Didier Schmitt is a member of the space Task Force at the European External Action Service.
He was previously scientific adviser and foresight coordinator at the European Commission (2012-14) in the Bureau of European Policy Advisers to the President. He worked in the Space Policy Unit at the European Commission from 2009-12. Before that he was programme manager at the European Space Agency. He also has a military background as auditor at the National Institute of Higher Defence Studies (IHEDN) in Paris
He is a regular opinion writer in major newspapers and magazines and has published a book on foresight. He will be contributing to this blog during his visit to Concordia:
A long awaited message came in last week: the official confirmation from the French Polar Institute Paul-Emile Victor (IPEV) to invite me to be part of an incredible expedition to the most remote place on earth: the French-Italian Concordia Station. It is a research base located 1100 km inland in the middle of the Antarctic plateau at 3200 m altitude, called Dome C. I am really excited! It is a once-in-a-lifetime experience.
Actually, this opportunity came about already 10 years ago, as a VIP tour. But each winter season something else prevented me to go. It was either a problem on my side, being too busy; or on the Institute’s side, as there have been deadly accidents and significant logistics issues in the last years. It is indeed not an easy adventure as you will find out during the weeks to come.
My very first work with the IPEV dates back in 1993, as a scientist studying the effects of extreme environments on the human body.
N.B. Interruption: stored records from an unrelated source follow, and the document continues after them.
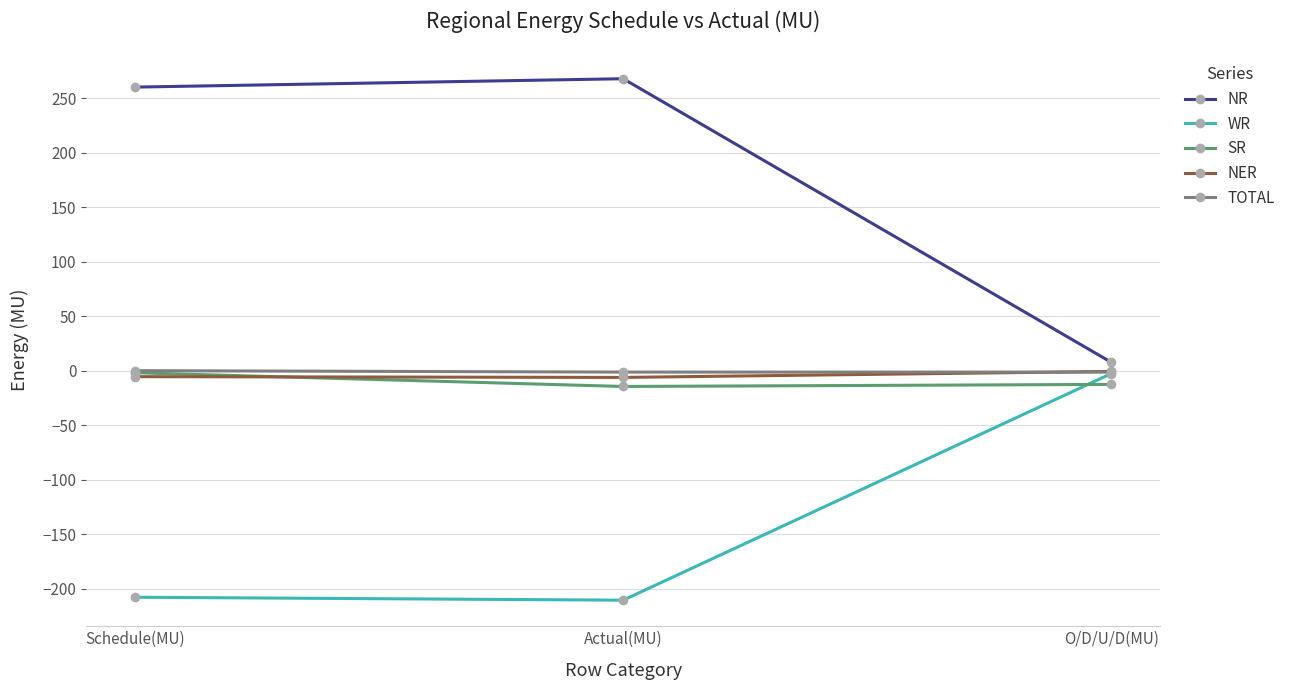

The NR series shows 126.1 at Schedule(MU). True or false?

False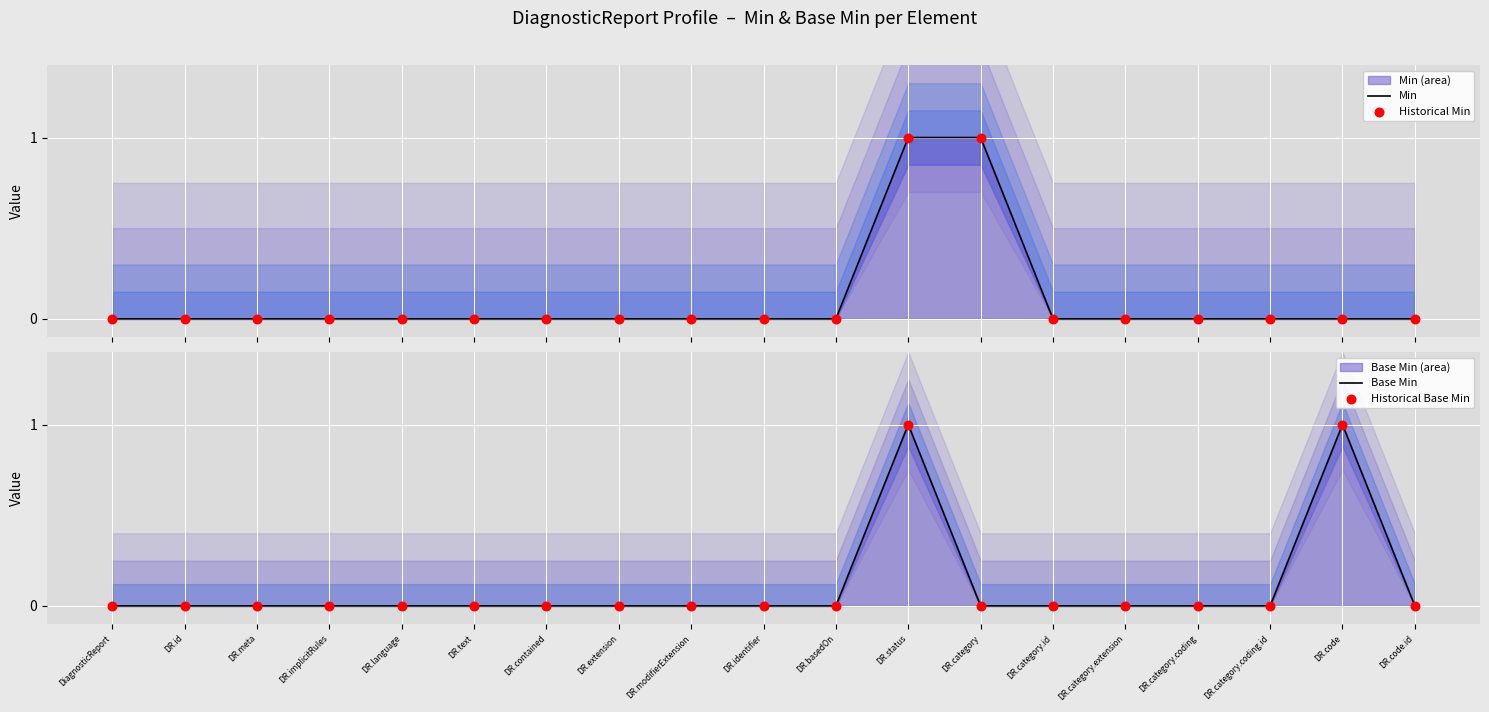

What are all the series names shown in the legend?

Min, Historical Min, Base Min, Historical Base Min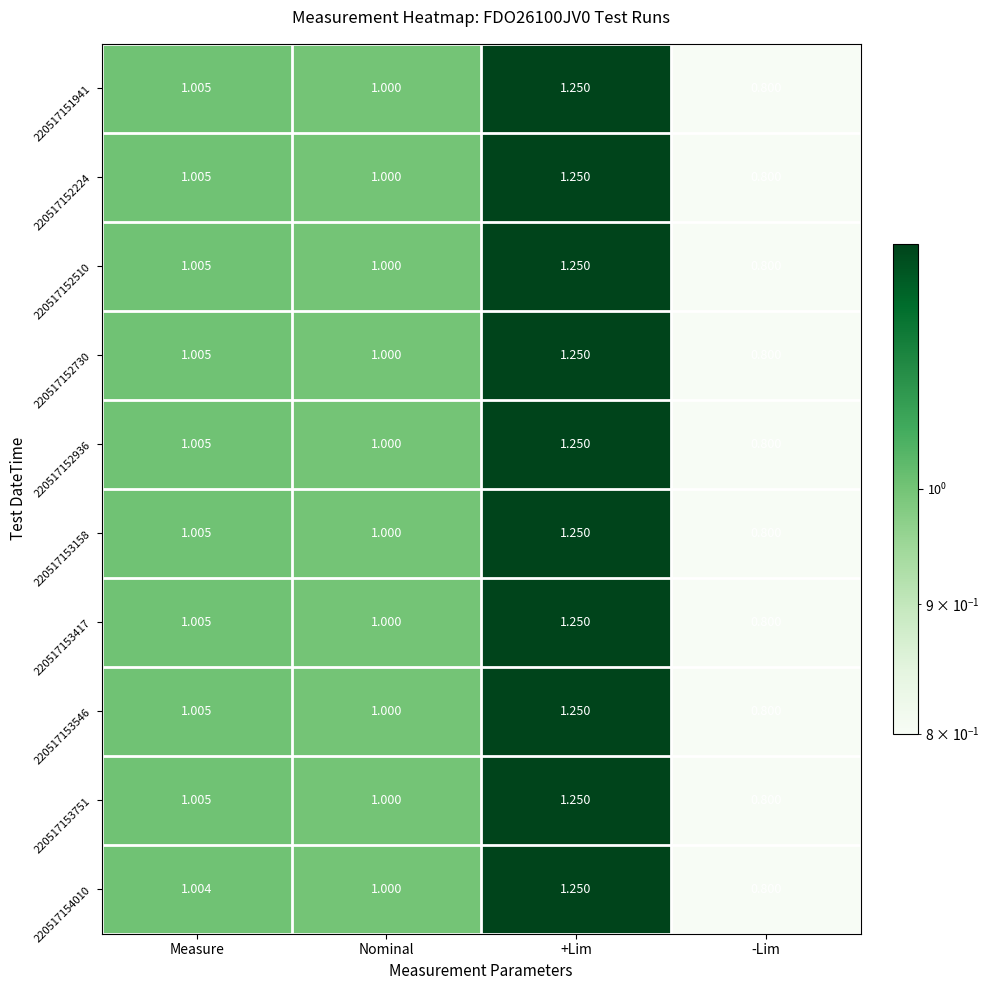

At how many categories does at least one series exceed 0?

4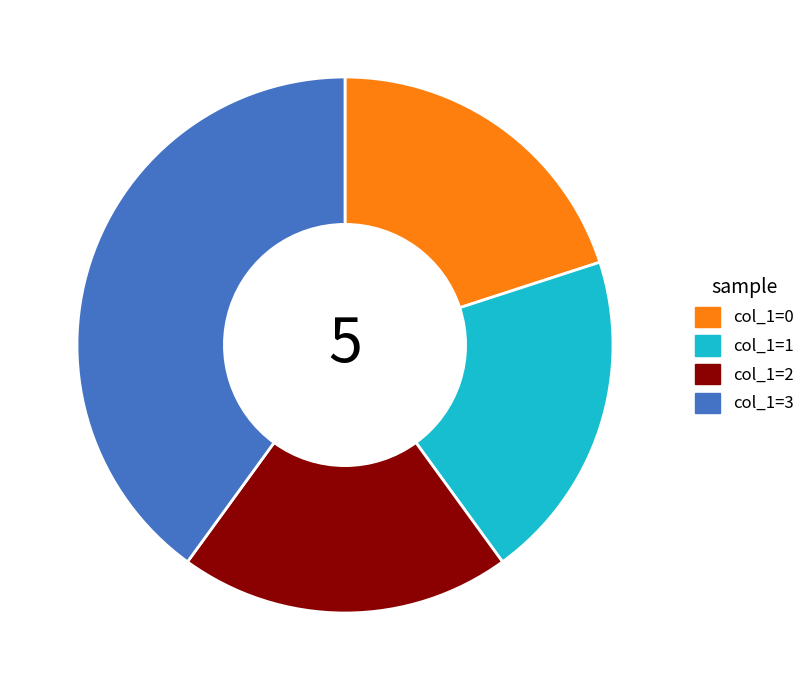

Is there a majority slice in this chart?

No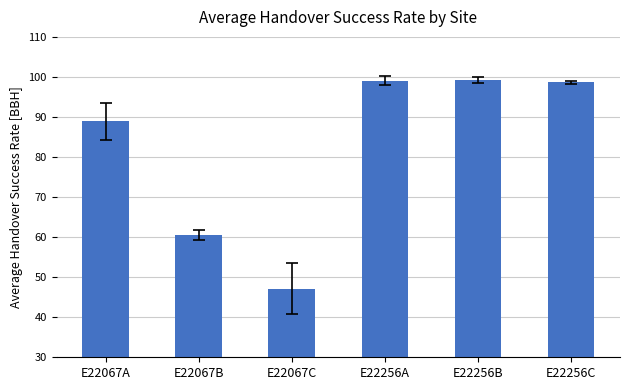

What value does the data have at E22067A?

89.0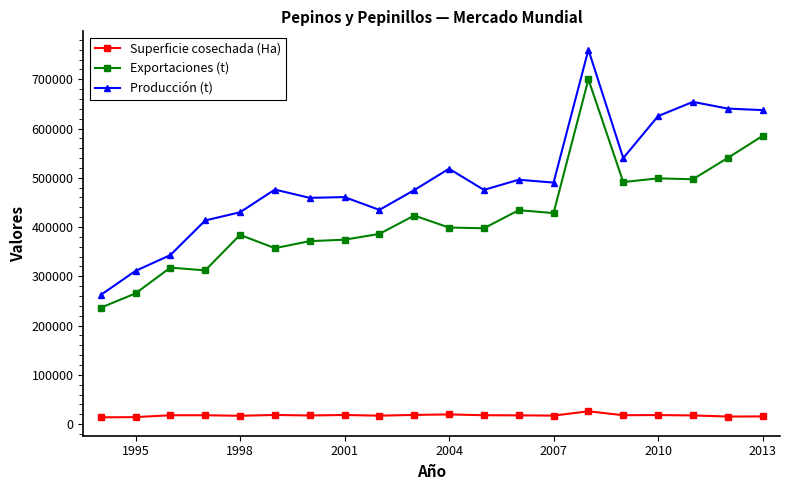

What is the value of the Exportaciones (t) point at the 15th from the left?

699938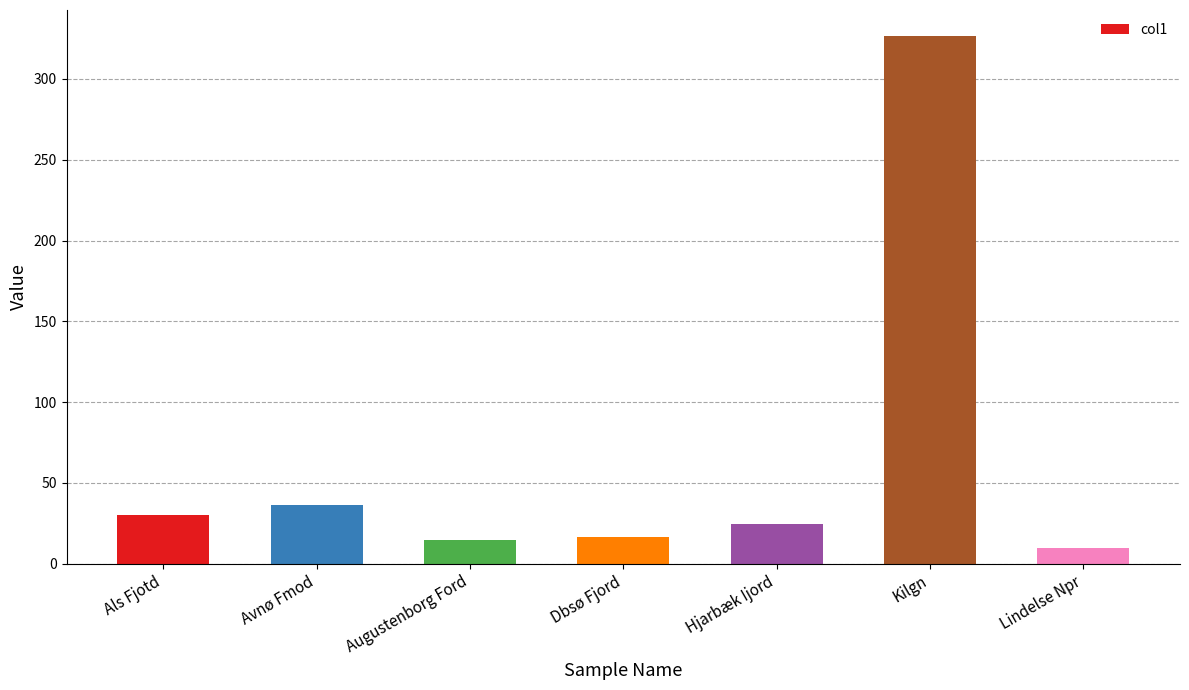

Are the bars horizontal?

No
Afterwards, when I joined ESA, as head of the life sciences programme, Concordia was used as a Mars base analogue for human adaptation to isolation and confinement and testing waste water recycling technologies. For more information go to: http://www.esa.int/Our_Activities/Human_Spaceflight/Concordia.
Currently I am at the European External Action Service, where we look after the use of satellites for security purposes, and as you will discover Antarctica has definitely a lot to do with space!